--- Dataset extract Enclosed Below ---
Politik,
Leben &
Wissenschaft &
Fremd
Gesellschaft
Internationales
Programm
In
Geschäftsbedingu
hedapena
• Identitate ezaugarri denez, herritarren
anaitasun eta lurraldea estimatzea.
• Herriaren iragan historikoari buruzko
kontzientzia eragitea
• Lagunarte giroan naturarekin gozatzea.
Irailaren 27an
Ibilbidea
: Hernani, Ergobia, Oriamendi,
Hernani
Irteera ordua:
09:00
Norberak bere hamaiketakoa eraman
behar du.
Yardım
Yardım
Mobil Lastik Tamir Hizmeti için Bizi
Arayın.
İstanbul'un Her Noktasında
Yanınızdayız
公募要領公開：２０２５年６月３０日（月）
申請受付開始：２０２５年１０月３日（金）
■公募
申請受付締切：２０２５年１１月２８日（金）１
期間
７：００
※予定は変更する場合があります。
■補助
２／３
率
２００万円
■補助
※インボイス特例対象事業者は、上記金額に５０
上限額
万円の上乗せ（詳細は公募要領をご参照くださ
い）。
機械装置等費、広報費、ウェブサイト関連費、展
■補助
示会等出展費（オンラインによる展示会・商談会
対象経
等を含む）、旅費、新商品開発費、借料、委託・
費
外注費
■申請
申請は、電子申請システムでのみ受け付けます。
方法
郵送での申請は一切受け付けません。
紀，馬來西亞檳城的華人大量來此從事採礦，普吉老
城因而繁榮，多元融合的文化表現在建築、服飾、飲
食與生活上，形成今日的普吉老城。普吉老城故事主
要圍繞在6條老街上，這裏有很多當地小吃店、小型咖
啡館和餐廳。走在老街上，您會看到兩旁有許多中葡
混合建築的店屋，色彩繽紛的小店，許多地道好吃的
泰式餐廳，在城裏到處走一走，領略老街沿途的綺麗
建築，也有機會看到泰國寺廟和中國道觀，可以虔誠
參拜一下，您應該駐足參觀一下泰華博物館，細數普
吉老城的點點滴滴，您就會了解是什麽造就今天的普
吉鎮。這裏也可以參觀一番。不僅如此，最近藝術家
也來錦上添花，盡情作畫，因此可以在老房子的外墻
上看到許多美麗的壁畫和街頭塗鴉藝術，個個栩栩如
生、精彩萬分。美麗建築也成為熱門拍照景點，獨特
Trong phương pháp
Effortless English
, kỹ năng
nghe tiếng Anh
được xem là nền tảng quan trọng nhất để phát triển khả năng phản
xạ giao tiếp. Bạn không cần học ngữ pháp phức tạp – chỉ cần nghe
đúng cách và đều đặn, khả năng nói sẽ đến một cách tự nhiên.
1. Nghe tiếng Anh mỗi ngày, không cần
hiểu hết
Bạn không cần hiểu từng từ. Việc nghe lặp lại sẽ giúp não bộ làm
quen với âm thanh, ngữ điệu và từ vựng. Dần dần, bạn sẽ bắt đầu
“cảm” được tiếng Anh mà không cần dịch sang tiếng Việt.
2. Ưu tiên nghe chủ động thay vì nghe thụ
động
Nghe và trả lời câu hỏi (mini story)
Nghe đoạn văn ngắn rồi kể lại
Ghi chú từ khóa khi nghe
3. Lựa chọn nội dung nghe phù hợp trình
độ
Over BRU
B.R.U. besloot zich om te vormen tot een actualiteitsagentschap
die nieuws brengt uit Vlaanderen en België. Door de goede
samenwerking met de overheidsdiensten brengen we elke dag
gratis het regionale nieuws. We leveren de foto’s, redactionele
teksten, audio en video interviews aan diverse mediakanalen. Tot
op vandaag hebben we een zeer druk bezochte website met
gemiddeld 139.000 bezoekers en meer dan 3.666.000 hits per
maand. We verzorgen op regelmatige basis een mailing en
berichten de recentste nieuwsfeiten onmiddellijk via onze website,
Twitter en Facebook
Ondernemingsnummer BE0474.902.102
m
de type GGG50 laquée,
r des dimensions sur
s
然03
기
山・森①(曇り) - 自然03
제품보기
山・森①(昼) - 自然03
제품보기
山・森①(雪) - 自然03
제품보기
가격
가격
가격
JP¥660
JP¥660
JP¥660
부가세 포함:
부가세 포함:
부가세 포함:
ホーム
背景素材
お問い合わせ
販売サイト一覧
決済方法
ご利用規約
--- End of Enclosed Dataset extract ---
Task statement =>
Looking at the records above, work out how many lines include the string "được". Give the number and nothing else.

Solved exercise =>
2